Lay out the lines of text in the material below as a numbered list, leaving out blank lines and the pictures.

::::

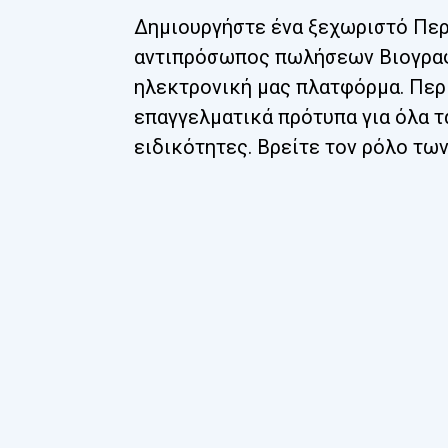
Δημιουργήστε ένα ξεχωριστό Πε
αντιπρόσωπος πωλήσεων Βιογραφ
ηλεκτρονική μας πλατφόρμα. Περ
επαγγελματικά πρότυπα για όλα τα
ειδικότητες. Βρείτε τον ρόλο τω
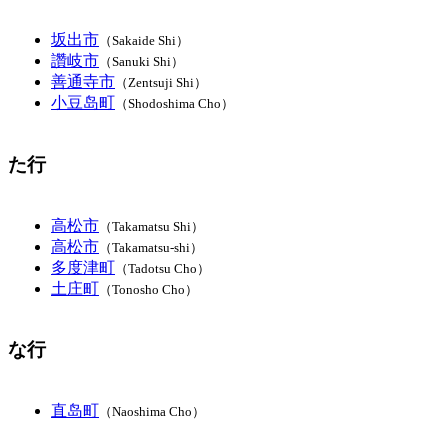
坂出市
（Sakaide Shi）
讚岐市
（Sanuki Shi）
善通寺市
（Zentsuji Shi）
小豆岛町
（Shodoshima Cho）
た行
高松市
（Takamatsu Shi）
高松市
（Takamatsu-shi）
多度津町
（Tadotsu Cho）
土庄町
（Tonosho Cho）
な行
直岛町
（Naoshima Cho）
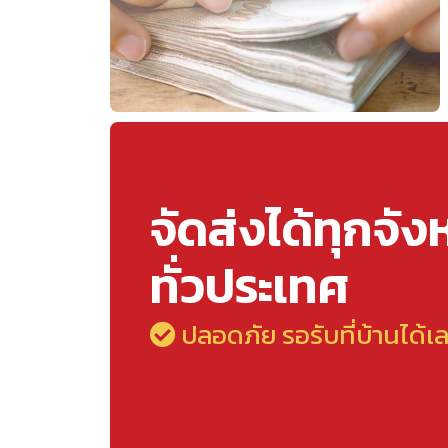
จัดส่งได้ทุกจัง
ทั่วประเทศ
ปลอดภัย รอรับที่บ้านได้เ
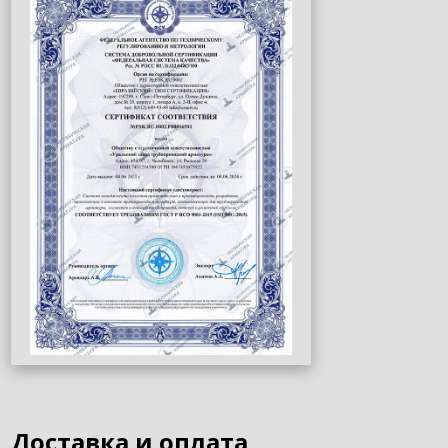
Доставка и оплата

::::

- Answer for this exercise
1. Δημιουργήστε ένα ξεχωριστό Πε
2. αντιπρόσωπος πωλήσεων Βιογραφ
3. ηλεκτρονική μας πλατφόρμα. Περ
4. επαγγελματικά πρότυπα για όλα τα
5. ειδικότητες. Βρείτε τον ρόλο τω
6. 坂出市
7. （Sakaide Shi）
8. 讚岐市
9. （Sanuki Shi）
10. 善通寺市
11. （Zentsuji Shi）
12. 小豆岛町
13. （Shodoshima Cho）
14. た行
15. 高松市
16. （Takamatsu Shi）
17. 高松市
18. （Takamatsu-shi）
19. 多度津町
20. （Tadotsu Cho）
21. 土庄町
22. （Tonosho Cho）
23. な行
24. 直岛町
25. （Naoshima Cho）
26. จัดส่งได้ทุกจัง
27. ทั่วประเทศ
28. ปลอดภัย รอรับที่บ้านได้เ
29. Доставка и оплата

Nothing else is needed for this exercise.